Émotion et flexibilité mentale : l’exemple du cerveau en pleine décision
Le core du cerveau adaptatif se situe à la croisée de plusieurs zones cérébrales : le cortex préfrontal (gestion des buts, de la planification, prise de perspective), l’amygdale (traitement rapide des signaux émotionnels), l’insula (conscience corporelle), et l’hippocampe (mémorisation d’expériences). Les connexions entre ces régions sont denses. Une activation émotionnelle modifie immédiatement la manière dont ces réseaux s’articulent (Kathleen N. Ochsner, Nature Reviews Neuroscience, 2012).
Exemple : confrontée à une situation inédite, notre flexibilité cognitive dépend de la capacité à inhiber des routines inefficaces pour tenter de nouvelles stratégies. Or, la peur excessive rigidifie, empêche l’exploration (Etkin et al., 2015), tandis que la curiosité ou l’enthousiasme facilitent la prise de risques contrôlées.

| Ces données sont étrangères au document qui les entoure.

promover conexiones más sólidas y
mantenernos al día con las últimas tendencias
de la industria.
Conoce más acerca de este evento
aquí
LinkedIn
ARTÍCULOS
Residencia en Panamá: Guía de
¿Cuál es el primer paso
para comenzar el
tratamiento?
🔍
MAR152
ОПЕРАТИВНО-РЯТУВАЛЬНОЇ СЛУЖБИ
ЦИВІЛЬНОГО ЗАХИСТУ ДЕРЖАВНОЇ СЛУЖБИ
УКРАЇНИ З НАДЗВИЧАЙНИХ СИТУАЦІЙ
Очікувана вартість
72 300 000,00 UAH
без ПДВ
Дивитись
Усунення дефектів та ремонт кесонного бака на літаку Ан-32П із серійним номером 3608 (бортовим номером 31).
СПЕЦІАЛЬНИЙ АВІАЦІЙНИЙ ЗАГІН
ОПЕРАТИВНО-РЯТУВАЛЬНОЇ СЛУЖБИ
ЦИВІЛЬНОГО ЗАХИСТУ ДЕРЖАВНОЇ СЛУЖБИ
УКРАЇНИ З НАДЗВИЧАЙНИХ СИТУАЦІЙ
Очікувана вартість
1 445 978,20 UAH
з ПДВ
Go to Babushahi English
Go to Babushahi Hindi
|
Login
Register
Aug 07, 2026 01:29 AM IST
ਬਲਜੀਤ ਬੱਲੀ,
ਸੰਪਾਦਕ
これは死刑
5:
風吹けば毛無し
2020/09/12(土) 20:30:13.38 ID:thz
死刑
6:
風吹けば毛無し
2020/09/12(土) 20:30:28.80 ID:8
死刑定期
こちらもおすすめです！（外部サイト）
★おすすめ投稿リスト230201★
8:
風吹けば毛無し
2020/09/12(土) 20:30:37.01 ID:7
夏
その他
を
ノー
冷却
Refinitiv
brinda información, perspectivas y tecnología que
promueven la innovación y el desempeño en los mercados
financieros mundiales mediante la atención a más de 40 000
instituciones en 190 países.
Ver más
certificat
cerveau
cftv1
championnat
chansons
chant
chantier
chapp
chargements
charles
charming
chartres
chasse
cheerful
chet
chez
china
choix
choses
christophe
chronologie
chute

À l’inverse, une absence totale de réaction émotionnelle (suite à des lésions du cortex orbitofrontal) conduit à des comportements inappropriés ou à une incapacité à adapter la conduite au contexte (Damasio, Descartes’ Error, 1994).
La boucle émotion-cognition-action
À chaque micro-ajustement, l’émotion sert de signal, tantôt d’alerte (danger : « arrête-toi », nouveauté : « approche »), tantôt de filtre (ceci est pertinent : mobilise tes ressources, cela ne l’est pas : ne t’engage pas). La rapidité de ces processus explique pourquoi, en contexte d’urgence, l’émotion prend souvent la main sur le raisonnement analytique classique (LeDoux, The Emotional Brain, 1996).
L’adaptabilité comportementale, loin du “froid calcul”, est donc une partition jouée à deux mains : émotion et cognition.